The Washington Post article Robotic Device Could Help Stroke Patients said

U.S. researchers say they’ve developed a hand-exercising robotic device that appears to help stroke victims recover motor skills, even more than six months after a stroke.
 
Brain scans suggested that the device, which patients squeeze with their stroke-afflicted hands, boosted activity in the part of the brain that handles use of the hands.
 
“There’s still hope in these patients with chronic stroke who have had a stroke a long time ago. If they do the right type of exercises, they can get better,” said A. Aria Tzika, director of the NMR Surgical Laboratory at Massachusetts General Hospital and lead author of a study released Wednesday at the Radiological Society of North America annual meeting, in Chicago.
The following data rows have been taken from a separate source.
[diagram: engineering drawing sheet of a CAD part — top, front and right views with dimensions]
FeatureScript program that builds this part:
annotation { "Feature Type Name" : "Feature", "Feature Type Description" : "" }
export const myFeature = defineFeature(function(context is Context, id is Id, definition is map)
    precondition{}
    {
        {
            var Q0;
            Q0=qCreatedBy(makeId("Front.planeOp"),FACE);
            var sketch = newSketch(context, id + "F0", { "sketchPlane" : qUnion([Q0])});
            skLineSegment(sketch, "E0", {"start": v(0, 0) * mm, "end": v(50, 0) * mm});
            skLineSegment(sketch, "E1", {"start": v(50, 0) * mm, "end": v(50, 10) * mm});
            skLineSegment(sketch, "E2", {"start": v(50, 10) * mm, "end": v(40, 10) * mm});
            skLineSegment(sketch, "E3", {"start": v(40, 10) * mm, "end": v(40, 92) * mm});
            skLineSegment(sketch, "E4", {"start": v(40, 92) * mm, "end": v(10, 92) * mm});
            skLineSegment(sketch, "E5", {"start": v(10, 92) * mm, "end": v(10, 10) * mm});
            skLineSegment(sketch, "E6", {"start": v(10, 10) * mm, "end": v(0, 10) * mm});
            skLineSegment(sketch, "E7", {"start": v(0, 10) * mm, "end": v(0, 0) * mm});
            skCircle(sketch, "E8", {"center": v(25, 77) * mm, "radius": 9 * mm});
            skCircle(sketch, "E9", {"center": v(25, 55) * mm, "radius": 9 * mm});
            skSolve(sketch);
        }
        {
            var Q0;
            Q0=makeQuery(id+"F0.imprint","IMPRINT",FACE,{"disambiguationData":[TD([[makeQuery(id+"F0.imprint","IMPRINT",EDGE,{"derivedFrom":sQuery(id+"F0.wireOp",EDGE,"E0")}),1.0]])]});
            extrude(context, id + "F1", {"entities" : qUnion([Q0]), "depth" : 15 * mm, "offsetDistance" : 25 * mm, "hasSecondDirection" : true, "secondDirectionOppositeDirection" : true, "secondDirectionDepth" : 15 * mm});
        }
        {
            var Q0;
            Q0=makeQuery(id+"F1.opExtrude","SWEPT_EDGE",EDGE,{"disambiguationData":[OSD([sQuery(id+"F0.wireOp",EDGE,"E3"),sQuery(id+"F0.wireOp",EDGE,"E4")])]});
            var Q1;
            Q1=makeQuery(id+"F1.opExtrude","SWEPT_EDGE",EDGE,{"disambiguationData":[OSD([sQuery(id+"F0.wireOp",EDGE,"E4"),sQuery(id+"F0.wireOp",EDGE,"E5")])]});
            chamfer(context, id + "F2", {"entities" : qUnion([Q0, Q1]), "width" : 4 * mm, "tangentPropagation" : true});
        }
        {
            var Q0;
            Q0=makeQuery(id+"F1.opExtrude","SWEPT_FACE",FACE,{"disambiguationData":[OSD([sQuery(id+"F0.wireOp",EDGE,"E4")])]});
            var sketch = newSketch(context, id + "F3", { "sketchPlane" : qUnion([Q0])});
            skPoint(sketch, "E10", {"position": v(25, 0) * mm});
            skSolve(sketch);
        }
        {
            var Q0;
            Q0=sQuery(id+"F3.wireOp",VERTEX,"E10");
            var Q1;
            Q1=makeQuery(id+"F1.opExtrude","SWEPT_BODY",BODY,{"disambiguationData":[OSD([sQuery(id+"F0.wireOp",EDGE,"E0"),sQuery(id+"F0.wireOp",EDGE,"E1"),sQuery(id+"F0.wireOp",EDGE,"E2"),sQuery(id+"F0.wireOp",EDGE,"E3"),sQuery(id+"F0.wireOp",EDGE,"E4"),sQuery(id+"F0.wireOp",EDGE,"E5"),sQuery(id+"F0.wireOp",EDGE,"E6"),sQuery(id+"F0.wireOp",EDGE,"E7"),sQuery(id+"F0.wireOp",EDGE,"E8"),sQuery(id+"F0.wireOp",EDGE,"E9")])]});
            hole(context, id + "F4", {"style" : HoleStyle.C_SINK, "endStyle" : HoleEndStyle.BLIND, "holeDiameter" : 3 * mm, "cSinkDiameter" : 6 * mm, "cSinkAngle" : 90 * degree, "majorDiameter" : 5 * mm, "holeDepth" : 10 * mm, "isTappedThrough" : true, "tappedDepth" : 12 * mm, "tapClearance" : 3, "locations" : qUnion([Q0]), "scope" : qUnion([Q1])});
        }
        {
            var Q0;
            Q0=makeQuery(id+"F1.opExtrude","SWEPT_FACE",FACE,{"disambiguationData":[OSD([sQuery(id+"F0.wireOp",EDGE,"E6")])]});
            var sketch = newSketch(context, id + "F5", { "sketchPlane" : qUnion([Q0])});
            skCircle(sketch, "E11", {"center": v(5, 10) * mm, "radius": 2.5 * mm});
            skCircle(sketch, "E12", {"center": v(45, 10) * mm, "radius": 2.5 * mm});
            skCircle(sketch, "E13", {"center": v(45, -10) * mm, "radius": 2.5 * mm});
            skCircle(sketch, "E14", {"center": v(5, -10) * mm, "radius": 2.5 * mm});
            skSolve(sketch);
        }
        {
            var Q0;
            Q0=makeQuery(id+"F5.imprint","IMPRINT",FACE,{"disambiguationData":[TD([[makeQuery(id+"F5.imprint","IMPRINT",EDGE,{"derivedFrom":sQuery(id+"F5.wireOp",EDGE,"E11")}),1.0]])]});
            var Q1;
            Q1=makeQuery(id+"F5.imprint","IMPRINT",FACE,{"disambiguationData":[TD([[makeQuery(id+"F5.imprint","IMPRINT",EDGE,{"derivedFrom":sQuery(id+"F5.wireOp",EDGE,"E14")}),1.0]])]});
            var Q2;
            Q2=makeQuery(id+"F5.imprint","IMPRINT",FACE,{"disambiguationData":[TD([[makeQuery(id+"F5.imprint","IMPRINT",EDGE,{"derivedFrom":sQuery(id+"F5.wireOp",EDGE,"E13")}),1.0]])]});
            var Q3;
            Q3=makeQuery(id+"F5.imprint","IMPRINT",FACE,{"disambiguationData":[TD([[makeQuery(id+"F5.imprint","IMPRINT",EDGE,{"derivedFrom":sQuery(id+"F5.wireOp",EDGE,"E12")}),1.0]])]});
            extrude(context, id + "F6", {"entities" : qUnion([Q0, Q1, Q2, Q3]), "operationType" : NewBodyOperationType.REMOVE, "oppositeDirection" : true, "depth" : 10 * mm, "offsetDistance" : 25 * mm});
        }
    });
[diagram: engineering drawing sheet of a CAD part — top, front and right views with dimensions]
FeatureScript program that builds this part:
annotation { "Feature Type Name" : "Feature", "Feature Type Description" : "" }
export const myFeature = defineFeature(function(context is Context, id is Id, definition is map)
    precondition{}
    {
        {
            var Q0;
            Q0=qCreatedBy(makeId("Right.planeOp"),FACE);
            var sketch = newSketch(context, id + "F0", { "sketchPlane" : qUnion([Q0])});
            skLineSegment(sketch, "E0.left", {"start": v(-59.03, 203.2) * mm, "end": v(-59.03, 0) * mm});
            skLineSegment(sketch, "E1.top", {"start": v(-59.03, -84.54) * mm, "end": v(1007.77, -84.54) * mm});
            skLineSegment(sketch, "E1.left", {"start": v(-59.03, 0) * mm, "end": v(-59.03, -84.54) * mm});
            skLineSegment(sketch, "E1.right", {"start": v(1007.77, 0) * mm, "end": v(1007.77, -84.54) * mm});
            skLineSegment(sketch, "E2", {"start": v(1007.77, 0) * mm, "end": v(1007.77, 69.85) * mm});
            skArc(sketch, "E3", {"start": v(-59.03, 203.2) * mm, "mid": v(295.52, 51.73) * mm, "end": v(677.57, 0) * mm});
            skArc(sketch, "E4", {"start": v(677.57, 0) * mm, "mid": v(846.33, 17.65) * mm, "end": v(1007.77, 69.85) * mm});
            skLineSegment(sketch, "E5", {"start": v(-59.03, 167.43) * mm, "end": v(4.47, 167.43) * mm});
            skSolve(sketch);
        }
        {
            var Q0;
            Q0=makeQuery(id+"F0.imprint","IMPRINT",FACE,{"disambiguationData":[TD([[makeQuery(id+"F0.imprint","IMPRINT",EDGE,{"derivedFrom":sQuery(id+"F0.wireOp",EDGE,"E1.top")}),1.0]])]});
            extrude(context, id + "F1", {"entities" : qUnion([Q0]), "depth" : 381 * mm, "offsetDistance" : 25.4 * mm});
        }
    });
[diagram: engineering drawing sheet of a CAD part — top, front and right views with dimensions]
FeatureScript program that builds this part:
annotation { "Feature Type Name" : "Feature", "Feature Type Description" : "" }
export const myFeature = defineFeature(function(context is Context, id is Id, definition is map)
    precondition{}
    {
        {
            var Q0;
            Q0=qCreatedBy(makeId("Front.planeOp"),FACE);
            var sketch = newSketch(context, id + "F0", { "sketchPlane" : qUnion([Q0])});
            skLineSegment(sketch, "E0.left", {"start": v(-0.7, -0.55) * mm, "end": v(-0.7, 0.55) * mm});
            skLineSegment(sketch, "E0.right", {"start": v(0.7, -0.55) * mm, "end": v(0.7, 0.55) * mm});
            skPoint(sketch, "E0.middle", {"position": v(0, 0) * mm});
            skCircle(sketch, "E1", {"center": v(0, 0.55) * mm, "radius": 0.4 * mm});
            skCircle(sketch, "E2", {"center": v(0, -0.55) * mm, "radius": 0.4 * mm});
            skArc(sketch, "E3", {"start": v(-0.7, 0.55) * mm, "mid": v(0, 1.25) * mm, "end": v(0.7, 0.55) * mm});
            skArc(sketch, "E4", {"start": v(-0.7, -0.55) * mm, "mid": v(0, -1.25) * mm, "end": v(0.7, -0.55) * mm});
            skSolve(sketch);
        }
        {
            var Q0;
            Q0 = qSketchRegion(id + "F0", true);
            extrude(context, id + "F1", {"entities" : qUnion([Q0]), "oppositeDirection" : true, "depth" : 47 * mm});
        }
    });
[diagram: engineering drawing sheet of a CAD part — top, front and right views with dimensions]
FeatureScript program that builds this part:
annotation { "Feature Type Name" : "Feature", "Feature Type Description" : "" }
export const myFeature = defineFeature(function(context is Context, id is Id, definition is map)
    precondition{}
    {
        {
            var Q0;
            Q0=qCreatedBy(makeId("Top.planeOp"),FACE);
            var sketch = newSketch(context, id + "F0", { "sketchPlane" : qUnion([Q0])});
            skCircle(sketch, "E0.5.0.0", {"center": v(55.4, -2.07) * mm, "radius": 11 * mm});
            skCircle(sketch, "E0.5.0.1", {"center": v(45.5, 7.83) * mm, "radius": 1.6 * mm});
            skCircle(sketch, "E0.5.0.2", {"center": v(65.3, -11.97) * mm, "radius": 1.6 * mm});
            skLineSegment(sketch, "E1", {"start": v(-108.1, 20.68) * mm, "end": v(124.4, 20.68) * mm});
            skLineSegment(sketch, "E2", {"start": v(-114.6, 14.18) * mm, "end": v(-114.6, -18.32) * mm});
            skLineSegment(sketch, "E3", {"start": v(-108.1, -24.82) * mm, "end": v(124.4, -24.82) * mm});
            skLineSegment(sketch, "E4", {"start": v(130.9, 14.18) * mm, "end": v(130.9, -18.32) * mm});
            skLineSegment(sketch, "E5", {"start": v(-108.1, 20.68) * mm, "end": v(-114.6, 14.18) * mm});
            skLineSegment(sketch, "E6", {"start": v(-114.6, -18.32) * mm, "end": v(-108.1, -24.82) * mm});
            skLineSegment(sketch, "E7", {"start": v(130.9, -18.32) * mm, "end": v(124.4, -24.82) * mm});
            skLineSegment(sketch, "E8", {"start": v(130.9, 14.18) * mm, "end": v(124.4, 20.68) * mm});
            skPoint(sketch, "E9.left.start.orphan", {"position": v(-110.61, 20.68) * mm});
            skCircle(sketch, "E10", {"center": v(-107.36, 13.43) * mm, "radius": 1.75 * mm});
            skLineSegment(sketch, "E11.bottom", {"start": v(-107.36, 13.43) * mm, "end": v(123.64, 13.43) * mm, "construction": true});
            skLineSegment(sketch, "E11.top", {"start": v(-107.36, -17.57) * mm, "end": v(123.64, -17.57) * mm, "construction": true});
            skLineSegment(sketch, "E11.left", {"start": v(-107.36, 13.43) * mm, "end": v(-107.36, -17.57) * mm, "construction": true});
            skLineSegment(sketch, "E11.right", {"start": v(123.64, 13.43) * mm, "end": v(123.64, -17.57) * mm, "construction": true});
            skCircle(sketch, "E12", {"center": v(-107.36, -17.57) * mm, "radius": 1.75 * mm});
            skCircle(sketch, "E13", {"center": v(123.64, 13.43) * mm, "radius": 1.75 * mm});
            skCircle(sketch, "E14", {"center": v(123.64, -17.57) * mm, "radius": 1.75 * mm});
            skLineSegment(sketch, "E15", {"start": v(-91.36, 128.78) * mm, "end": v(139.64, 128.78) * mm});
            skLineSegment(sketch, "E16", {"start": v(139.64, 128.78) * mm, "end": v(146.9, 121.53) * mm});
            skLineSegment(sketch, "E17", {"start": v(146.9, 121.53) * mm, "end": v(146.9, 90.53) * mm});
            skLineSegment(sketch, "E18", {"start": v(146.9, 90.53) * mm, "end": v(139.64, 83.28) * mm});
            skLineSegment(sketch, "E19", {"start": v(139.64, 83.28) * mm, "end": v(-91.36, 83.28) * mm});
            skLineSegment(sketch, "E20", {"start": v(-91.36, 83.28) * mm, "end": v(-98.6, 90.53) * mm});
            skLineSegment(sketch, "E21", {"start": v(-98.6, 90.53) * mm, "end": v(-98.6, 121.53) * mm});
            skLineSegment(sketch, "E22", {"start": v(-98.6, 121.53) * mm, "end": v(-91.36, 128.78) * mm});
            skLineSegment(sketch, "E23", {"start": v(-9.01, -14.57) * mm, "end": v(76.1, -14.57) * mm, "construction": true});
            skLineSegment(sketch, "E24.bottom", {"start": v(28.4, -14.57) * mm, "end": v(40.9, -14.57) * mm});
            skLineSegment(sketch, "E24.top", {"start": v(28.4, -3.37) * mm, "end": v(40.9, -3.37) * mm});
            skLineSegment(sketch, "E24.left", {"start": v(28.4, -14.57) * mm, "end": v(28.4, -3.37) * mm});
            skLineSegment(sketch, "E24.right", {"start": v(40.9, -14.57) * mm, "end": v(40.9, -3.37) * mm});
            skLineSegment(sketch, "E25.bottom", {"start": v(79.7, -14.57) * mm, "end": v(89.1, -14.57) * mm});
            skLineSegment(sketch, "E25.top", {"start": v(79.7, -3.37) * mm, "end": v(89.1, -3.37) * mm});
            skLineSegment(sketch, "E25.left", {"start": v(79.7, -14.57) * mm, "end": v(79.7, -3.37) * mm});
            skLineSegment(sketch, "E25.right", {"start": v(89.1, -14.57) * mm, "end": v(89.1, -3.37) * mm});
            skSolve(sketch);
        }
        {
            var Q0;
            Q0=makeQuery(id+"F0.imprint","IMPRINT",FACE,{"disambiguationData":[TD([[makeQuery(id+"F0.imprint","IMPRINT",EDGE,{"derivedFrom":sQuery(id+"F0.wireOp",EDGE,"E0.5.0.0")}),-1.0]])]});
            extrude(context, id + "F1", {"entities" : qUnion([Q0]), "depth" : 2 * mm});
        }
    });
A. Aria Tzika, Ph.D. is Director of the NMR Surgical Laboratory, Department of Surgery, Massachusetts General Hospital and Shriners Burns Institute, Harvard Medical School.
 
Aria’s research focuses on the use of advanced imaging methodology, including multi-parametric, functional, and physiological and molecular MR imaging and MR spectroscopy, to assess different states of tissue pathology. The aims of this research are to elucidate mechanisms underlying neoplasia, injury, and inflammation. Biologically important biomarkers are currently being identified and characterized in experimental tissue and animal models. The goals of this research are to move from in vitro and ex vivo biology to in vivo physiology and integrative biology; to integrate research in experimental animal models with clinical research and medicine; and to develop therapies for neoplasia, injury, and inflammation.
 
She coauthored Quantification of microheterogeneity in glioblastoma multiforme with ex vivo high-resolution magic-angle spinning (HRMAS) proton magnetic resonance spectroscopy, Biochemical characterization of pediatric brain tumors by using in vivo and ex vivo magnetic resonance spectroscopy, Neuroimaging in Pediatric Brain Tumors: Gd-DTPA—enhanced, Hemodynamic, and Diffusion MR Imaging Compared with MR Spectroscopic Imaging, Prediction of Adverse Outcome with Cerebral Lactate Level and Apparent Diffusion Coefficient in Infants with Perinatal Asphyxia, and Noninvasive Magnetic Resonance Spectroscopic Imaging Biomarkers to Predict the Clinical Grade of Pediatric Brain Tumors.
 
Aria earned her the B.Sc. degree (with highest honors) in biology from the University of Patras, Patras, Greece in 1981 and her Ph.D. in Physiology-Anatomy at the University of California, Berkeley in 1986.